Problem
Select each line of the records below that contains the string "built" and copy those lines out. Letter case must match.

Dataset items
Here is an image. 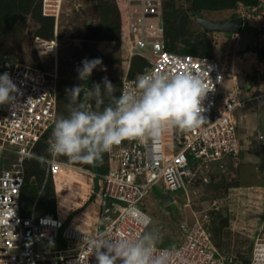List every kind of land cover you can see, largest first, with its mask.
I'll return each instance as SVG.
<instances>
[{
  "label": "built area",
  "instance_id": "built-area-1",
  "mask_svg": "<svg viewBox=\"0 0 264 264\" xmlns=\"http://www.w3.org/2000/svg\"><path fill=\"white\" fill-rule=\"evenodd\" d=\"M61 1L38 0L41 16L52 18V27L49 37H33L36 64L6 57L0 61V74L8 72L20 93L14 107L0 105V161L3 155L11 158L7 167L0 168V264H95L90 241L101 234L135 238L151 220L139 206L147 190L155 187L160 201L171 202L169 192L192 182L203 169L221 167L229 158L237 157L239 122L246 110L264 107V87L243 95L237 76L225 72L233 81V89L218 97L223 70L216 59L166 47L163 0H114L121 41L126 46L118 96L122 90L132 88L146 69L170 74L204 72L205 77L210 75L207 82L213 89L203 102L208 121L193 131L166 129L156 145L151 141H124L102 154L106 167L101 172L91 169L92 163L82 169L80 164L49 154L34 155L36 143L57 118V17ZM132 58L141 63L128 75ZM253 140L264 155V131L256 130ZM41 156L47 162L36 197L52 182L53 214H37L35 201L23 214L20 192L24 161L29 157L39 160ZM71 173L86 189L70 183L73 190L66 191L72 195H66L63 181ZM85 173L88 180L79 179ZM252 236L247 264H264V204ZM46 241L54 243L43 248L41 244ZM165 248L170 249L169 264L232 263L231 257L212 244L196 217L174 247L159 245V249Z\"/></svg>",
  "mask_w": 264,
  "mask_h": 264
},
{
  "label": "rangeland",
  "instance_id": "rangeland-1",
  "mask_svg": "<svg viewBox=\"0 0 264 264\" xmlns=\"http://www.w3.org/2000/svg\"><path fill=\"white\" fill-rule=\"evenodd\" d=\"M189 5L190 0H166L165 11L169 15L173 12L177 14L174 28L179 29L180 35L183 36L182 40L189 37L192 41H199L201 36L208 40L210 56L217 60L223 70V78L217 89L218 97L233 89V81L225 76V72L237 76L243 95L249 94L251 89L255 91L262 89L264 87V0H258L254 6H245L237 2L230 8L208 7L196 11H192ZM235 15H240L243 19L238 34L206 29L204 31L199 23L200 18L219 20ZM116 18L113 0L61 1L57 17L60 63L58 77L63 81L64 87L71 88L81 83L77 68L84 59L100 58L102 60L100 67L105 68L106 71H101L100 67L94 69L88 79L89 87L93 82L101 83L102 78L107 76L117 88L126 46L121 41ZM48 24L49 20L42 17L38 11L37 0H0L2 58L34 62L31 56L33 37L42 36ZM84 34L88 39L84 40ZM183 46L182 42L178 43V47ZM246 85L249 88L245 89ZM69 102L65 93L59 101V116L67 115L66 106ZM108 102V98L104 97V104ZM91 103L94 107V102ZM256 130L264 131L263 106L256 110H246L245 118L239 122L240 151L237 157L229 158L221 167L215 165L211 169H203L192 182L169 192L171 202L160 201L157 188L152 187L147 190L139 206L150 216L149 230H155L162 236L160 245L175 246L179 243L183 239L184 231L196 217L201 221L212 244L221 254L232 258L230 264H243V261L249 259L252 234L264 204L262 178L264 155L254 145L253 135ZM10 161V157L3 155L0 168L7 167ZM72 162L86 169V163ZM88 177L89 175L85 173L78 178L87 181ZM75 179L77 176L71 173L63 181L62 187L65 188L63 193L73 190L72 184L80 185L82 188L83 183H77ZM52 185V182L50 185L49 183L45 185L42 195L43 201L51 205L54 204ZM36 194L30 199L31 195L25 191L23 199L26 200V208H29L34 201L40 204L41 199L36 197ZM69 194L71 193L68 192L66 195ZM40 211L45 210L40 209ZM52 244L53 242L46 241L42 242L41 246L44 248Z\"/></svg>",
  "mask_w": 264,
  "mask_h": 264
},
{
  "label": "clouds",
  "instance_id": "clouds-1",
  "mask_svg": "<svg viewBox=\"0 0 264 264\" xmlns=\"http://www.w3.org/2000/svg\"><path fill=\"white\" fill-rule=\"evenodd\" d=\"M101 65L100 58L84 59L77 68L81 83L65 90L70 102L67 115L55 119L48 138L50 157L95 163L124 141L156 145L166 129L193 131L208 121L203 102L213 90L207 82L209 74L146 69L132 88L116 96L115 85L107 76L101 83L86 86L94 69ZM100 70L106 71L103 67ZM19 94L10 74H0V105L14 107ZM104 97L109 101L106 105ZM39 160L47 162L43 156ZM144 227L135 238L101 234L90 241L95 264H169L170 249H159L162 236L149 230L148 224Z\"/></svg>",
  "mask_w": 264,
  "mask_h": 264
},
{
  "label": "trees",
  "instance_id": "trees-1",
  "mask_svg": "<svg viewBox=\"0 0 264 264\" xmlns=\"http://www.w3.org/2000/svg\"><path fill=\"white\" fill-rule=\"evenodd\" d=\"M258 0H190V5L189 8L192 11H196V10H201V9H207L208 7L211 9H217V8H230L232 7L235 3L237 2H241L242 4H244L245 6H254L257 4ZM165 4H166V0H163V15H164V23H165V32H164V40L166 43V47L171 50V51H175V52H180V53H191V54H202V55H209L210 56V48H209V44H208V40L206 38H204V36H201V39H199V41L197 40H193L188 38L185 39H181L183 36L182 34L180 35V31L179 29L177 30L176 28H174V24H176V20H177V14L175 12H173L172 14H168L165 11ZM113 7L114 10L116 12V16H117V22H118V28L120 30V19H119V14L116 8V5L114 3L113 0ZM37 8L39 11V2L37 0ZM40 13V11H39ZM43 17V16H42ZM45 19L49 20V24L47 27V30L45 31V33L42 35L43 37H49L50 36V32H51V27H52V18L50 17H44ZM176 27V26H175ZM204 29V28H203ZM205 31V29H204ZM84 40L88 39L85 34L83 35ZM182 42L184 44L183 47H178V43ZM33 49H32V54L31 56L32 59H34V62H31L33 64H36V59L35 56L33 54ZM3 51L0 50V61L3 59ZM134 60V61H133ZM135 62V63H134ZM139 63H141V61L137 58H132L131 59V64L129 67V71L128 74L131 75V73L133 71H135L137 68V66L139 65ZM134 65V66H133ZM133 66V68L131 67ZM59 72H60V63L58 62V76H59ZM133 74V73H132ZM120 75V74H119ZM57 76V80H56V109H57V113H56V117L59 116V101L62 98V96H65V90L68 87H64L63 86V81L59 80V77ZM88 81H87V85H88ZM119 85H120V78H119ZM119 85L117 86V90H116V96H118V89H119ZM65 90H64V89ZM246 88H249V86L246 85ZM53 129V125H51L44 133L43 135L40 137V139L38 140V142L36 143L34 149H33V154L36 156H47V141L49 136L51 135ZM42 150H45V152H43ZM59 159H61L62 161H68V159L66 157H58ZM42 165V166H39ZM44 163H41L40 160H38L35 157H29L26 158L24 161V183L21 187V192H20V207L22 210L23 214H26L28 212V207L26 208V204L25 201L23 199V194L26 192H29L30 199L35 196V194L37 193L39 186L41 185L42 181H43V174H44ZM106 167V159L104 156L101 157V159L95 163H92L90 165V168L97 171V172H101L103 170H105ZM39 180V181H38ZM50 185V183H49ZM45 190V186L42 189V192L40 193L39 197L41 199L40 204L38 205L37 201H36V213L37 214H53V209L51 207V203H47V201H43L42 199V195L43 192ZM40 209L45 210V211H40ZM58 243L61 244V242L56 241ZM248 260L243 261V264H247Z\"/></svg>",
  "mask_w": 264,
  "mask_h": 264
},
{
  "label": "water",
  "instance_id": "water-1",
  "mask_svg": "<svg viewBox=\"0 0 264 264\" xmlns=\"http://www.w3.org/2000/svg\"><path fill=\"white\" fill-rule=\"evenodd\" d=\"M199 23L202 25L204 29L209 31L238 34L241 31L243 25V19L240 15H235L229 18H224L219 20L200 18ZM262 178L264 180V170L262 173Z\"/></svg>",
  "mask_w": 264,
  "mask_h": 264
},
{
  "label": "crops",
  "instance_id": "crops-1",
  "mask_svg": "<svg viewBox=\"0 0 264 264\" xmlns=\"http://www.w3.org/2000/svg\"><path fill=\"white\" fill-rule=\"evenodd\" d=\"M87 41V40H86Z\"/></svg>",
  "mask_w": 264,
  "mask_h": 264
}]
</instances>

Correct answer
  "label": "built area",
  "instance_id": "built-area-1",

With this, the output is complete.